GIVEN REQUEST
How many lines below contain the string "skLineSegment", matching case? Reply with the number only.
────
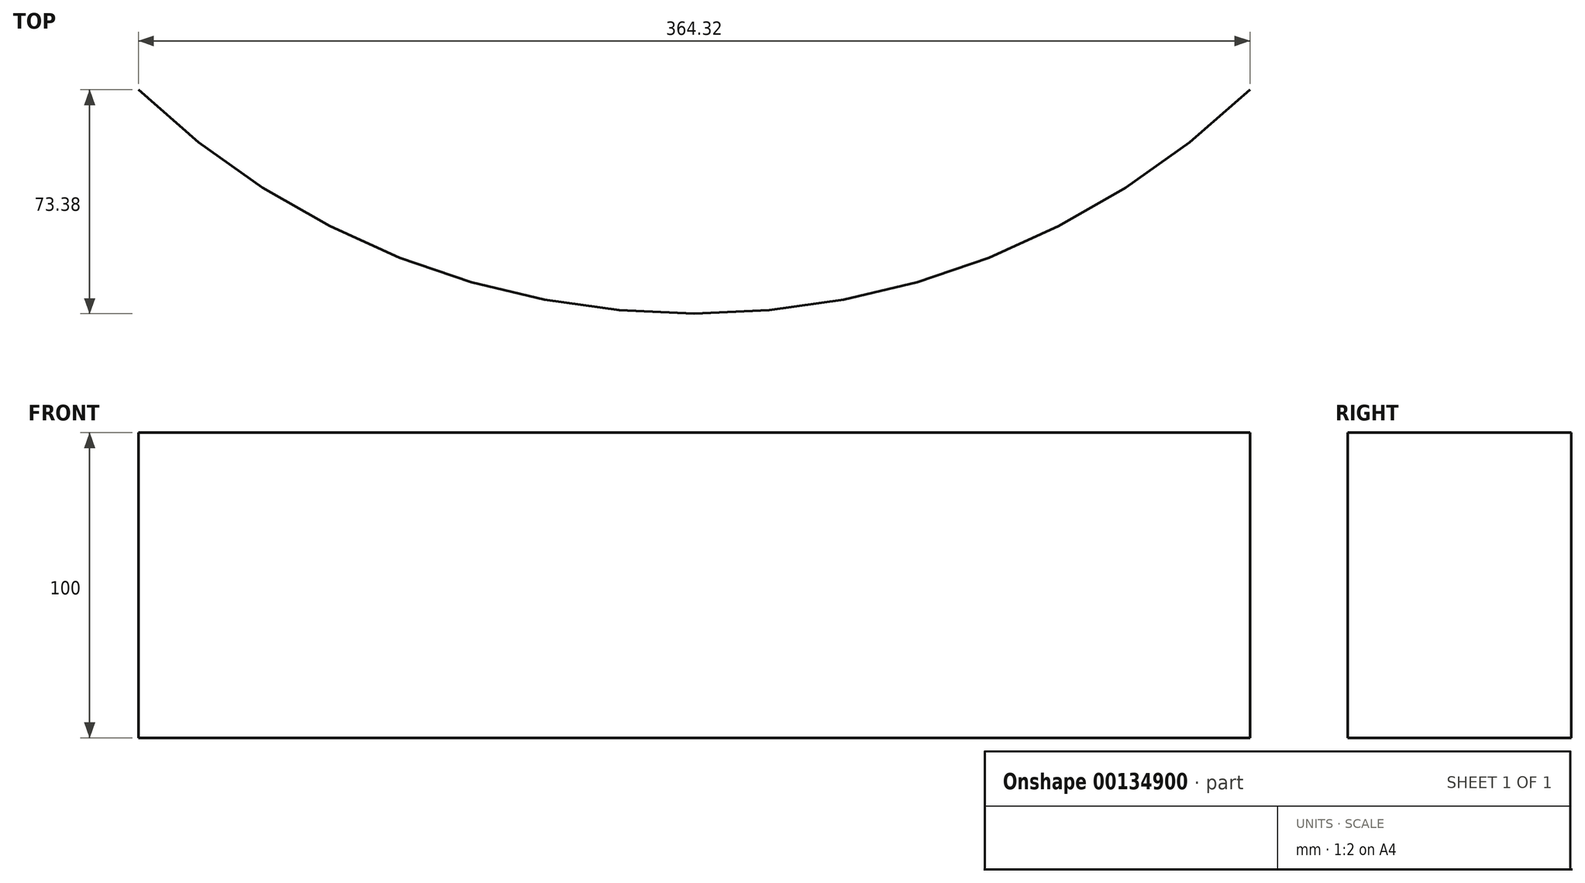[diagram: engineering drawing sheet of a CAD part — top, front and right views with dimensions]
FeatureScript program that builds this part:
annotation { "Feature Type Name" : "Feature", "Feature Type Description" : "" }
export const myFeature = defineFeature(function(context is Context, id is Id, definition is map)
    precondition{}
    {
        {
            var Q0;
            Q0=qCreatedBy(makeId("Top.planeOp"),FACE);
            var sketch = newSketch(context, id + "F0", { "sketchPlane" : qUnion([Q0])});
            skArc(sketch, "E0", {"start": v(-182.16, -189.43) * mm, "mid": v(0, -262.8) * mm, "end": v(182.16, -189.43) * mm});
            skLineSegment(sketch, "E1", {"start": v(-182.16, -189.43) * mm, "end": v(182.16, -189.43) * mm, "construction": true});
            skLineSegment(sketch, "E2", {"start": v(-7.5, -262.7) * mm, "end": v(-7.5, -285.52) * mm});
            skSolve(sketch);
        }
        {
            var Q0;
            Q0=qSketchRegion(id+"F0",true);
            var Q1;
            Q1=sQuery(id+"F0.wireOp",EDGE,"E0");
            extrude(context, id + "F1", {"entities" : qUnion([Q0]), "bodyType" : ToolBodyType.SURFACE, "surfaceEntities" : qUnion([Q1]), "oppositeDirection" : true, "depth" : 100 * mm});
        }
    });
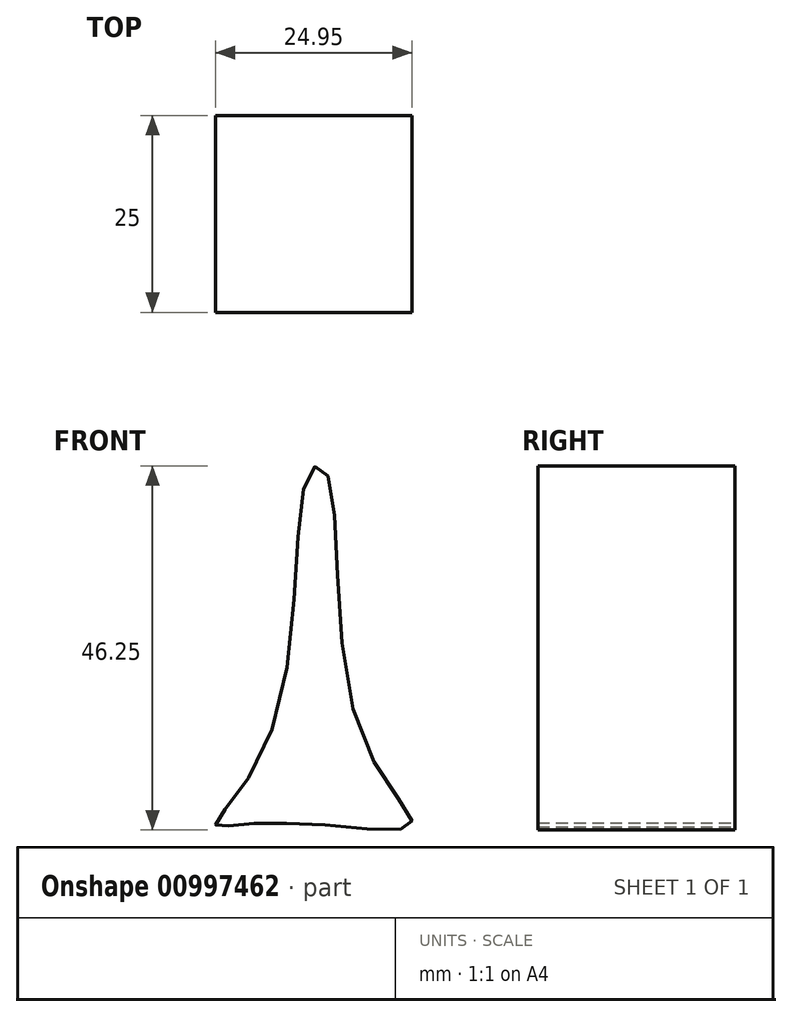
────
ANSWER BELOW
2